### [Text segment]
┏━━

Monday, September 5, 2011

Labor Day and Nothing to Celebrate

Harry Bridges Addresses a Crowd in
Civic Center, San Francisco, 1947.
Labor Day is here again, that weak, diluted step-child of May Day has fallen upon us once more bringing with it nothing but bad news.

In the USA today, the creation of new jobs has ceased, wages are reaching new lows, health benefits are disappearing and pensions are being taken away, barely a creature is stirring. The concept of populism has been radically redefined to mean working and poor people who have been persuaded to fight against their own interests.

I've also been thinking about issues of work destiny, the trajectory to which we each inherit. The fact is, I was born and raised to be a worker, not an owner or an entrepreneur. It was a given, unspoken, yet understood, even when my mother said, unconvincingly, that I could do whatever work I chose, the implication was always working for some firm or corporation.

┗━━

### [Information]
┏━━

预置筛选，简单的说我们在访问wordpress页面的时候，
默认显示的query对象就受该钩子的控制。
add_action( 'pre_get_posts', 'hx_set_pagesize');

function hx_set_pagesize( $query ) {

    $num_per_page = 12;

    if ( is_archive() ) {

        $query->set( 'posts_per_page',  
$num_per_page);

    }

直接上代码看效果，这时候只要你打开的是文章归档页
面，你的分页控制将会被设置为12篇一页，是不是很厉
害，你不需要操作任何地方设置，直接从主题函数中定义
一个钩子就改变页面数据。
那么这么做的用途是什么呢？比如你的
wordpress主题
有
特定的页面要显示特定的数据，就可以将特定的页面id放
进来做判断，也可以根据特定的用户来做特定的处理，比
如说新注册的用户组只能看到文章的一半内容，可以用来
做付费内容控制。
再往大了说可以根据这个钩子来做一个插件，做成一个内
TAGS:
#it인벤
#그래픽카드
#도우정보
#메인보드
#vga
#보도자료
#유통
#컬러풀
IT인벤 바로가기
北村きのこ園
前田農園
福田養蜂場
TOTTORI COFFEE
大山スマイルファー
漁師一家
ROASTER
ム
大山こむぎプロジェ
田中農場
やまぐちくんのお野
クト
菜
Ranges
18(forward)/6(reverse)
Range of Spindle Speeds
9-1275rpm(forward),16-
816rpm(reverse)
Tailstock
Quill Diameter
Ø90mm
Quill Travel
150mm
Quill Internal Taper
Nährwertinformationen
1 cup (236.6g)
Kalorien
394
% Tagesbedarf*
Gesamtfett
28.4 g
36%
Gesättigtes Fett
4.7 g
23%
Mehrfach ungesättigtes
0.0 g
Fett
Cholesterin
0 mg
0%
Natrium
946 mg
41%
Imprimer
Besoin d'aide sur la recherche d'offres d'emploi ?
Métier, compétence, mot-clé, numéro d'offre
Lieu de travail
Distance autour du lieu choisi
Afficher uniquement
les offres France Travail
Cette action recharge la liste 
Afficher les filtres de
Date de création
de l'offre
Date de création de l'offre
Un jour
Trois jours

┗━━

### [Task requirements]
1. List everything the Labor Day post says has ceased, is reaching new lows, is disappearing, or is being taken away in the USA today.
2. Say whether each statement agrees with the Labor Day post, answering yes or no and quoting the deciding words: (a) The post calls Labor Day a step-child of May Day. (b) The caption dates Harry Bridges' address in San Francisco to 1947. (c) The writer's mother said convincingly that the writer could choose any work.
The lines after the post aren't needed for any of this.

### [Results for the exercise]
1.
- The creation of new jobs
- Wages
- Health benefits
- Pensions

2.
(a) Yes: "that weak, diluted step-child of May Day"
(b) Yes: "Harry Bridges Addresses a Crowd in Civic Center, San Francisco, 1947."
(c) No: "my mother said, unconvincingly, that I could do whatever work I chose"